STAR Locally Prolongs Effective Refractory Period and Increases Ventricular Tachycardia Cycle Length Without Short-Term Scar Formation or Functional Decline: Insights From a Translational Porcine Model Study.

Background: Stereotactic arrhythmia radiotherapy (STAR) has emerged as a potential therapy for treatment-refractory ventricular tachycardia (VT). However, the mechanisms underlying STAR efficacy, such as scar or other electromechanical changes, are still unclear. The goal of this study was to develop a translational porcine model of ischemic monomorphic VT treated with STAR to examine the physiological changes after a typical clinical STAR treatment.

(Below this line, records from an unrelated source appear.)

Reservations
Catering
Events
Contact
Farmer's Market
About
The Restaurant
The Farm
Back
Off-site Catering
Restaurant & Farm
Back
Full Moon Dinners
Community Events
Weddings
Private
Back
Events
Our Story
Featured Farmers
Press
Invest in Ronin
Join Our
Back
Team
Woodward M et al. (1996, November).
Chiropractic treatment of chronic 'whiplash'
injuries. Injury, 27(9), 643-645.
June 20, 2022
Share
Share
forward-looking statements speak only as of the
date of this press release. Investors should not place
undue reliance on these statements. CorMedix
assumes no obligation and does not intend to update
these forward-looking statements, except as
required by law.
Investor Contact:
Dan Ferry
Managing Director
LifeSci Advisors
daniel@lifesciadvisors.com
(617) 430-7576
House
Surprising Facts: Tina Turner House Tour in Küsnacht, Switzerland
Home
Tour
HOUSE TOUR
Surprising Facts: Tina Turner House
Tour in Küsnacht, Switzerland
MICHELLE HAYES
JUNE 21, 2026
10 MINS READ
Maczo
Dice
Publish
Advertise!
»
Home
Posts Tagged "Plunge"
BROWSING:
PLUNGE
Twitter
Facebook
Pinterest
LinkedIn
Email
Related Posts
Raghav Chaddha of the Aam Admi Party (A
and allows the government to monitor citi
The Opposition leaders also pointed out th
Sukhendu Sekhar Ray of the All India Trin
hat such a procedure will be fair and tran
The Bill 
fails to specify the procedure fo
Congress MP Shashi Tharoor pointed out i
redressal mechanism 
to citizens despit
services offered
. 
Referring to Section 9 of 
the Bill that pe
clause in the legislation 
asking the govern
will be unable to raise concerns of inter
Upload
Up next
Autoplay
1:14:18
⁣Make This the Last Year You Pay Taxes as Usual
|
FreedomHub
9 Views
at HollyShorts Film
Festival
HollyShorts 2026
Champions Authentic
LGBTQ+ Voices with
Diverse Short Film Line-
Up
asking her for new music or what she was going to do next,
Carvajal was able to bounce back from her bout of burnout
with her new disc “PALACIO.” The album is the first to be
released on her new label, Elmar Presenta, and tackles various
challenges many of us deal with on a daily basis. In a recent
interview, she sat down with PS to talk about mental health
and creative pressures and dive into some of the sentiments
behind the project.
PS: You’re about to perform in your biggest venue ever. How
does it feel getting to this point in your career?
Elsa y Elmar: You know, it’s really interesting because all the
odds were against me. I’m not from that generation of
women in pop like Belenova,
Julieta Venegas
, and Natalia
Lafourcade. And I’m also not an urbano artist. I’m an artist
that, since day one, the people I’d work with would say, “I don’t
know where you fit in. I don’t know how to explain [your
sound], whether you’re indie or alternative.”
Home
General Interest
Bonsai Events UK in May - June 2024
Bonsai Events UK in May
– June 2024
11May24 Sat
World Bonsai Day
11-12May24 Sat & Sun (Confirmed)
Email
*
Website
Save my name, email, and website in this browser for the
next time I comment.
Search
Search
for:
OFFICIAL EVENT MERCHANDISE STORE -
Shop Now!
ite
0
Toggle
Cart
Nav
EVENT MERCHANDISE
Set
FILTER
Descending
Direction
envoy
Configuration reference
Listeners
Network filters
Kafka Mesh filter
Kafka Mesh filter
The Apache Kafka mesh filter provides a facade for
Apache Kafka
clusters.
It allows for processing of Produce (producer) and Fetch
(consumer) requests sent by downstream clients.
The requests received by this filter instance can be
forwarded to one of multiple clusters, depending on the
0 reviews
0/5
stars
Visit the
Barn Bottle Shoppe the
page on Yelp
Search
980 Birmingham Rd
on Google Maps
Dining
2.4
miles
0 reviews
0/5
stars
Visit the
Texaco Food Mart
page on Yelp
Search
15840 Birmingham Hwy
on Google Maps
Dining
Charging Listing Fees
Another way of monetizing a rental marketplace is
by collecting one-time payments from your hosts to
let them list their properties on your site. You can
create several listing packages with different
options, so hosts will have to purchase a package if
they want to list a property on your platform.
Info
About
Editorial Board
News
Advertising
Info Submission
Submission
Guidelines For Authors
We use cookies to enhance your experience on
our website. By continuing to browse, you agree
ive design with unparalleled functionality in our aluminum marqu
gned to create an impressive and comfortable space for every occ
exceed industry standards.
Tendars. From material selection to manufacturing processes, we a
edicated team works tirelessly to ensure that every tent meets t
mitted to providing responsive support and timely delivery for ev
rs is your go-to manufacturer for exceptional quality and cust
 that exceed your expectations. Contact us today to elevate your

Methods: We treated a previously validated porcine model of monomorphic VT after myocardial infarction with a clinically derived STAR protocol. A dose of 25 Gy was prescribed to the planning target volume and 35 Gy to the clinical target volume (regions of scar), while controls underwent a sham STAR treatment. All investigators in the study were blinded except the treating investigator. The primary study outcome was VT inducibility at 6 weeks post-STAR. Animals underwent pre- and post-STAR cardiac magnetic resonance imaging to quantify myocardial scar and function, as well as body surface mapping. Six weeks post-STAR, animals underwent a VT induction study, and tissue was harvested for optical mapping and histological analysis.

Results: Six animals completed the study, which ended before finishing enrollment because all animals had inducible VT. We found a significantly longer local effective refractory period in the left ventricular apex and longer VT cycle lengths in STAR-treated animals compared with controls (P<0.05). We found no difference in myocardial scar burden, mechanical function, or body surface recordings when comparing pre- and post-STAR.

Conclusions: Our data suggest a novel therapeutic mechanism of STAR driven by increasing the effective refractory period in locally treated areas, corresponding to increased tissue wavelength. Our results corroborate clinical case reports and anecdotal evidence that STAR increases VT cycle length. Importantly, these effects were not mediated by an increase in myocardial scar burden. However, our studies do not examine the long-term effects of STAR.